Friday, 15 February 2019

Iyeyasu

(Today is granddaughter Yossi's 25th birthday so I drove her and her mother Aileen, both bird watchers, to Leighton Moss bird sanctuary, then I walked to Silverdale and meditated in the church. We will have a family birthday meal on Sunday.)

When I summarized Poul Anderson's Orbit Unlimited, part one, here, I omitted one significant character, Commissioner Svoboda's long-term personal bodyguard, Iyeyasu, a gray-clad Okinawan karate man with black, shoulder-length hair. (Apparently, Okinawan karate differs from Japanese: see here.)

Svoboda, with his bad foot, leans on Iyeyasu who senses his master's moods. Even in his own departmental tower, Svoboda is surrounded by six other guards who either precede or follow him down "...a long luminous-walled corridor..." (1, p. 9) whereas Iyeyasu remains beside him.

When Svoboda is about to be visited by his son, Jan, he clears all the guards, except Iyeyasu, out of his office. When Svoboda knowingly provokes Jan, the latter attacks him but is stopped by Iyeyasu.
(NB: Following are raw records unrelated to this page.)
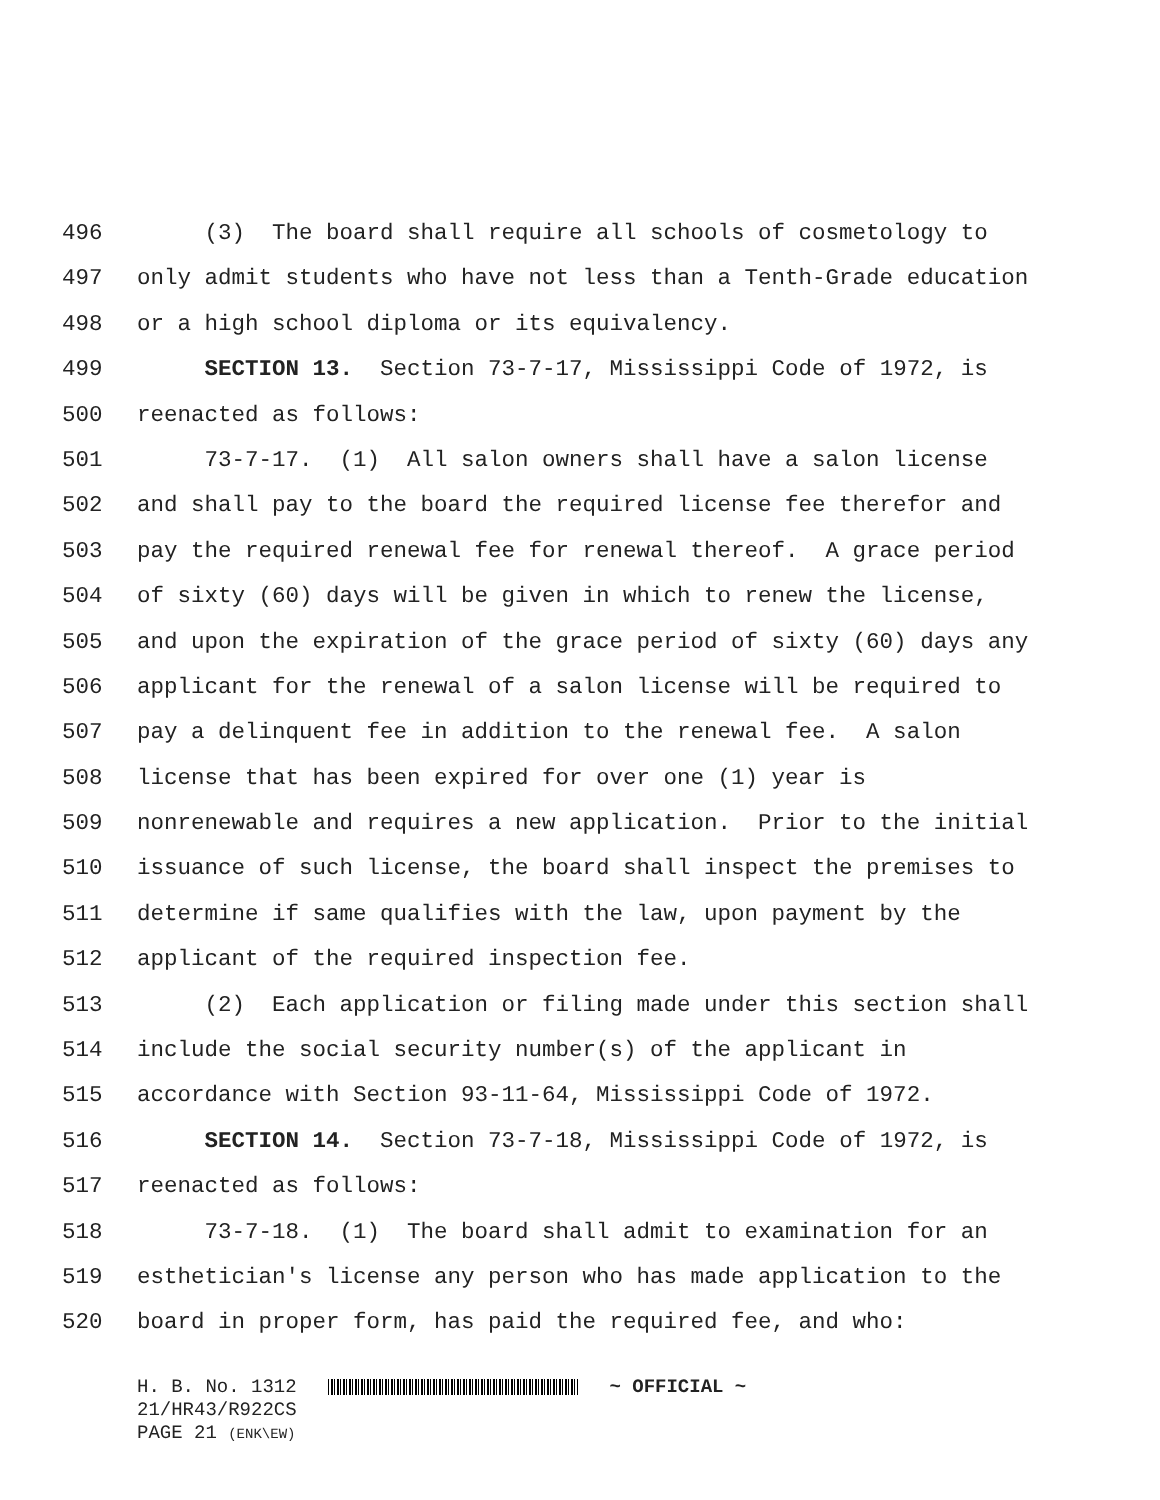496 (3) The board shall require all schools of cosmetology to
497 only admit students who have not less than a Tenth-Grade education
498 or a high school diploma or its equivalency.
499 SECTION 13. Section 73-7-17, Mississippi Code of 1972, is
500 reenacted as follows:
501 73-7-17. (1) All salon owners shall have a salon license
502 and shall pay to the board the required license fee therefor and
503 pay the required renewal fee for renewal thereof. A grace period
504 of sixty (60) days will be given in which to renew the license,
505 and upon the expiration of the grace period of sixty (60) days any
506 applicant for the renewal of a salon license will be required to
507 pay a delinquent fee in addition to the renewal fee. A salon
508 license that has been expired for over one (1) year is
509 nonrenewable and requires a new application. Prior to the initial
510 issuance of such license, the board shall inspect the premises to
511 determine if same qualifies with the law, upon payment by the
512 applicant of the required inspection fee.
513 (2) Each application or filing made under this section shall
514 include the social security number(s) of the applicant in
515 accordance with Section 93-11-64, Mississippi Code of 1972.
516 SECTION 14. Section 73-7-18, Mississippi Code of 1972, is
517 reenacted as follows:
518 73-7-18. (1) The board shall admit to examination for an
519 esthetician's license any person who has made application to the
520 board in proper form, has paid the required fee, and who:
H. B. No. 1312 ~ OFFICIAL ~
21/HR43/R922CS
PAGE 21 (ENK\EW)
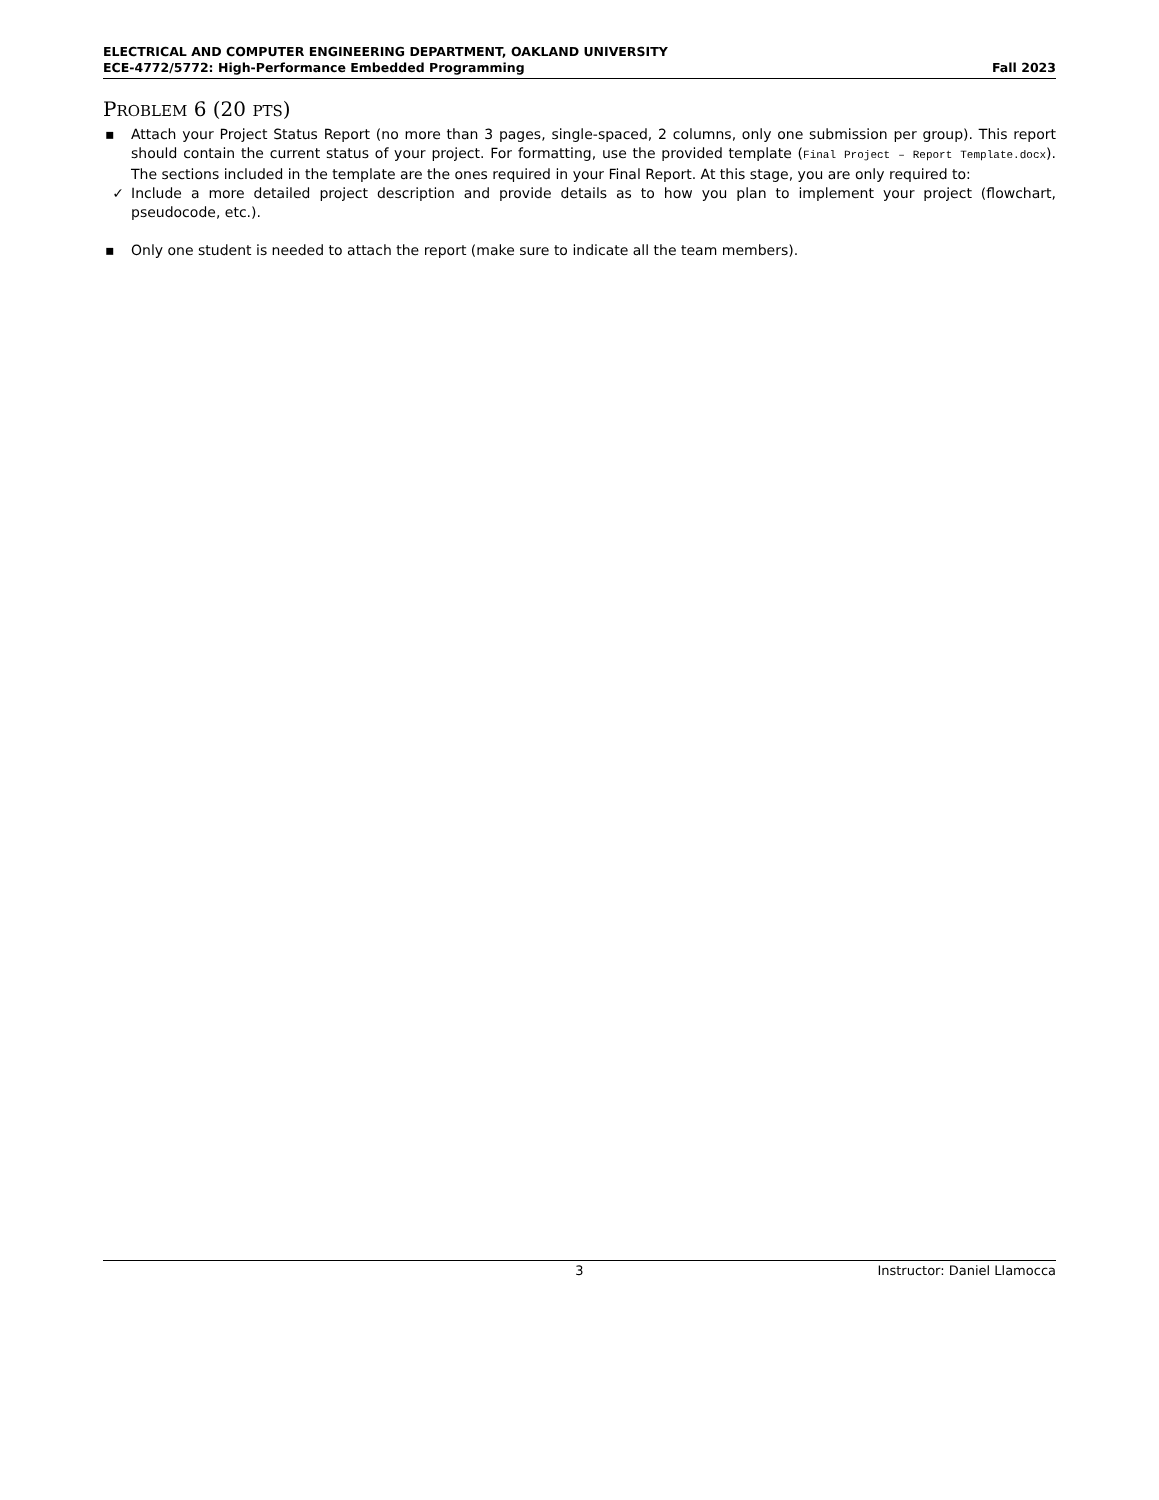ELECTRICAL AND COMPUTER ENGINEERING DEPARTMENT, OAKLAND UNIVERSITY
ECE-4772/5772: High-Performance Embedded Programming Fall 2023
PROBLEM 6 (20 PTS)
▪ Attach your Project Status Report (no more than 3 pages, single-spaced, 2 columns, only one submission per group). This report should contain the current status of your project. For formatting, use the provided template (Final Project – Report Template.docx). The sections included in the template are the ones required in your Final Report. At this stage, you are only required to:
✓ Include a more detailed project description and provide details as to how you plan to implement your project (flowchart, pseudocode, etc.).
▪ Only one student is needed to attach the report (make sure to indicate all the team members).
3 Instructor: Daniel Llamocca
(Svoboda, in charge of education, proposes to replace literary analysis with rote memorization and also to introduce instruction in the use of hallucinogens... He is prepared to damage a lot of people for a Machiavellian end.)

When Jan has left, Svoboda explains his devious scheme to Iyeyasu and thus to us so Iyeyasu's role, although understated, is very important.

1 comment:

Sean M. Brooks said...

Kaor, Paul!

I agree, Iyeyasu probably tends to be overlooked by most readers of ORBIT UNLIMITED. But he did play a significant, if understated role.

Commissioner Svoboda would probably argue that the decadence and stagnation of the Federation justified the devious means used for getting an off Earth colony founded on Rustum. And he also wanted his descendants to have a chance at a life better than what Earth would likely offer them, long term.